HHMI is awarding $17.5 million to 42 outstanding scientists in 20 countries to study the molecular and genetic mechanisms underlying infectious and parasitic disease.


Tuberculosis, malaria, hemorrhagic fevers, and anthrax all are infectious and parasitic diseases posing a global problem that calls for a global solution. So the Howard Hughes Medical Institute (HHMI) is awarding $17.5 million to 42 outstanding scientists in 20 countries to tackle the mysteries of the molecular and genetic mechanisms underlying infectious and parasitic disease. What they learn could help identify potential new drug targets and develop vaccines.

Nearly 500 scientists from 62 countries applied for the five-year awards. HHMI selected researchers from Argentina, Australia, Brazil, Canada, China, Denmark, France, Germany, Hungary, India, Israel, Mali, Mexico, Portugal, Russia, South Africa, Spain, Switzerland, Thailand, and Uruguay. Each will receive $350,000 to $500,000 U.S. dollars over five years.

“Through its international program, HHMI is supporting scientists of the highest quality in their home countries,” said Institute President Thomas R. Cech, a Nobel prize-winning chemist. “We also bring these international scholars together with each other and with other scientists in the HHMI community to create an international network of scientific excellence.”

Since HHMI awarded its first infectious diseases and parasitology grants in 2000, more than 50 transnational collaborations have sprung from annual science meetings where the international research scholars gather to present their research and learn what their colleagues from around the world are doing.

“HHMI’s international program underscores a growing recognition of the international scope of science and of the way international cooperation invigorates research,” said Peter J. Bruns, HHMI vice president for grants and special programs. “HHMI’s support of these scientific leaders in their home countries encourages the most creative researchers, strengthens their research environments, and provides vital educational opportunities for upcoming scientists. Networking these scientists with each other and with our domestic investigators yields further unique opportunities for innovation.”

For example:

  • Rajesh Gokhale is a talented young scientist who, despite attractive job offers in the United States, chose to return to his native India to study the unique mechanisms used by Mycobacterium tuberculosis , which causes TB, to modulate the proteins and lipids of its cell walls in response to changes in its environment. Understanding this “enzymatic crosstalk” in M. tuberculosis could help explain the subtle ways that the pathogen generates different reactions under varying circumstances.
  • Valerie Mizrahi of the University of the Witwatersrand in Johannesburg, South Africa, a recognized leader in tuberculosis research, recently was named co-director of the only medical Centre of Excellence established by the South African Department of Science and Technology.
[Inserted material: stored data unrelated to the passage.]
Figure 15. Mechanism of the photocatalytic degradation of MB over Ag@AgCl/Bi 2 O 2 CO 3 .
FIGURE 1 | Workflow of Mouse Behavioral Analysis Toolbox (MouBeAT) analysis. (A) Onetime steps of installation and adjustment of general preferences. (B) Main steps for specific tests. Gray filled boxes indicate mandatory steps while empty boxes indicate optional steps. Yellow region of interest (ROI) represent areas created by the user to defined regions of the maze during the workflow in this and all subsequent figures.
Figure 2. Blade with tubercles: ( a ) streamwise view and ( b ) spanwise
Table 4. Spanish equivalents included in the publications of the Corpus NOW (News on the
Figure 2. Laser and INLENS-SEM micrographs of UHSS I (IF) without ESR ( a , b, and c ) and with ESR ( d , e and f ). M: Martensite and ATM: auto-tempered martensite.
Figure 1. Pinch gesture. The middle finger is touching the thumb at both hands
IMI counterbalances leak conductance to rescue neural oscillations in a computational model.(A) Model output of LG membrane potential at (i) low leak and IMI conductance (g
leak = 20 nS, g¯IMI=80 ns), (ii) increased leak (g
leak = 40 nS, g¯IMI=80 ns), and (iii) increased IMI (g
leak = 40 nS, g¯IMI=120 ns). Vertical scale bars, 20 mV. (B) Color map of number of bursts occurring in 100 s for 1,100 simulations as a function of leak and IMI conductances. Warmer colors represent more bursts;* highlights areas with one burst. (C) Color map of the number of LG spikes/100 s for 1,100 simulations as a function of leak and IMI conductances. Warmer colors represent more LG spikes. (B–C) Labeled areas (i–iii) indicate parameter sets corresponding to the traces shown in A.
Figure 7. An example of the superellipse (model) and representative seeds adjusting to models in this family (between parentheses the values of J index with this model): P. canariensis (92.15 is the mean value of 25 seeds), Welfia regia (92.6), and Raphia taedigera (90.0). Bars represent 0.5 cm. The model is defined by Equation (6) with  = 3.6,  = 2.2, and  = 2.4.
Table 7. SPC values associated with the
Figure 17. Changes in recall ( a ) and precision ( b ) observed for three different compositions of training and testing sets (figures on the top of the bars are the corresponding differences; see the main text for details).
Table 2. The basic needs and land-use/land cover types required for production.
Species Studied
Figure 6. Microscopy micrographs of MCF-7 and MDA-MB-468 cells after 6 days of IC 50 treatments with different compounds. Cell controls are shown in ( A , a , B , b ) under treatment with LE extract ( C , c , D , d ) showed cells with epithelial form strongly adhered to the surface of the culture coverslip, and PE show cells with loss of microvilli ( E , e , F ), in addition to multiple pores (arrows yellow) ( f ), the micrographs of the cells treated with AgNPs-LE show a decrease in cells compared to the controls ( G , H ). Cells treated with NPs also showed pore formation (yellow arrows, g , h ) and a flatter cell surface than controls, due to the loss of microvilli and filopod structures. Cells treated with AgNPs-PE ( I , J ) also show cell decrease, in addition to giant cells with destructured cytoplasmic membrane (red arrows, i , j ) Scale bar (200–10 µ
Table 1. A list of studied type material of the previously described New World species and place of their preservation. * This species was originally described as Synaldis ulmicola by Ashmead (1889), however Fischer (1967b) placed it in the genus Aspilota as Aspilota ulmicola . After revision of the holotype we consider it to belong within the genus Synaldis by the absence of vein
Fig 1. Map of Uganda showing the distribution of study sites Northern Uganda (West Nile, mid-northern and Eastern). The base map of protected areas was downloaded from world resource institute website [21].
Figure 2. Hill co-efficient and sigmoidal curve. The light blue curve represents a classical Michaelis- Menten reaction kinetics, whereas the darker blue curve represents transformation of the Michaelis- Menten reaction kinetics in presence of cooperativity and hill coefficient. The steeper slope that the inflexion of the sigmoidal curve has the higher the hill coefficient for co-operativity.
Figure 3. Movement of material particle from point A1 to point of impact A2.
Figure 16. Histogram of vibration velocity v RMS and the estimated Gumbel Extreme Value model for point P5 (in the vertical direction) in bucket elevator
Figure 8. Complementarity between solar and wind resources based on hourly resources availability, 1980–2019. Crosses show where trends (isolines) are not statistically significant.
Mizrahi studies the mechanisms underlying TB’s remarkable ability to adapt to adverse conditions and persist in a dormant state from which it can reactivate to cause disease. She also devotes considerable effort to mentoring young South African scientists. This is her second HHMI infectious diseases and parasitology research award.
  • Sumalee Kamchonwongpaisan from Bangkok, Thailand, will investigate how artemisinin, an effective antimalarial drug, clears parasites from infected red blood cells. Understanding the precise mechanisms of artemisinin action could lead to new targets for better drugs for treating malaria. Kamchonwongpaisan already is collaborating with two other HHMI international research scholars, Alan Cowman and Brendan Crabb, who do malaria research at the Walter and Eliza Hall Institute of Medical Research in Melbourne, Australia.

Half of the new awardees are first-time HHMI grant recipients. The other 21 are current HHMI international research scholars. The Institute also supports the work of outstanding scientists in the Baltics, Central and Eastern Europe, Russia and Ukraine and of another group from Latin America and Canada. Competitions are currently under way for grants in both programs.